**Source data**

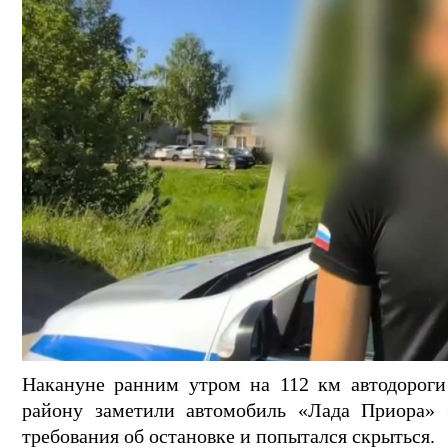
Накануне ранним утром на 112 км автодорог
району заметили автомобиль «Лада Приора» б
требования об остановке и попытался скрыться.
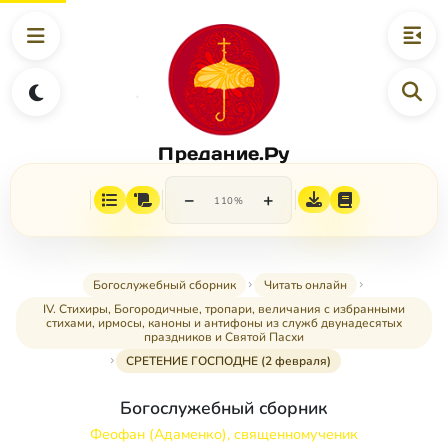
Предание.Ру
−
+
110%
Богослужебный сборник
Читать онлайн
IV. Стихиры, Богородичные, тропари, величания с избранными
стихами, ирмосы, каноны и антифоны из служб двунадесятых
праздников и Святой Пасхи
СРЕТЕНИЕ ГОСПОДНЕ (2 февраля)
Богослужебный сборник
Феофан (Адаменко), священномученик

**Your assignment**
The lines wanted run from the first one in the material above through the line containing "стихами, ирмосы, каноны"; give them again exactly, leaving out the pictures.

**Result for this exercise**
Накануне ранним утром на 112 км автодорог
району заметили автомобиль «Лада Приора» б
требования об остановке и попытался скрыться.
Предание.Ру
−
+
110%
Богослужебный сборник
Читать онлайн
IV. Стихиры, Богородичные, тропари, величания с избранными
стихами, ирмосы, каноны и антифоны из служб двунадесятых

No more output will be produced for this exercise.